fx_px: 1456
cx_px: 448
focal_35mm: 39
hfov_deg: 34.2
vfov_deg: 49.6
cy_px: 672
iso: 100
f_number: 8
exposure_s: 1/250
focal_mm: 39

════════════════

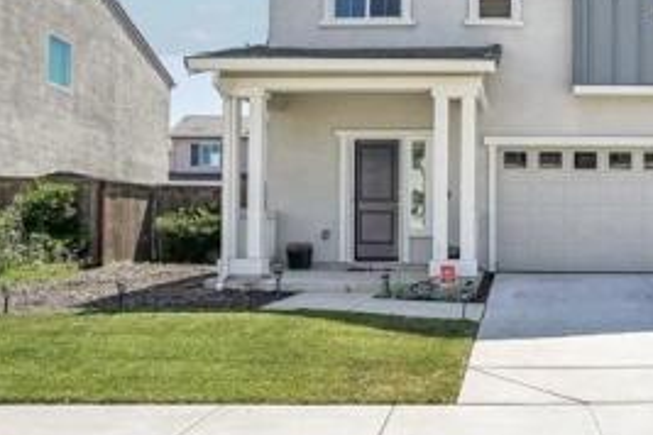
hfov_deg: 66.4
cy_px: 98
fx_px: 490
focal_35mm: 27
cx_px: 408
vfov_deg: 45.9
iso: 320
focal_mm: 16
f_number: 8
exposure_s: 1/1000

════════════════

TASK ITEM |
Print exactly the lines above, between the one holding "focal_35mm: 27" and the one holding "exposure_s: 1/1000", inclusive, and nothing besides.

RESPONSE BOX |
focal_35mm: 27
cx_px: 408
vfov_deg: 45.9
iso: 320
focal_mm: 16
f_number: 8
exposure_s: 1/1000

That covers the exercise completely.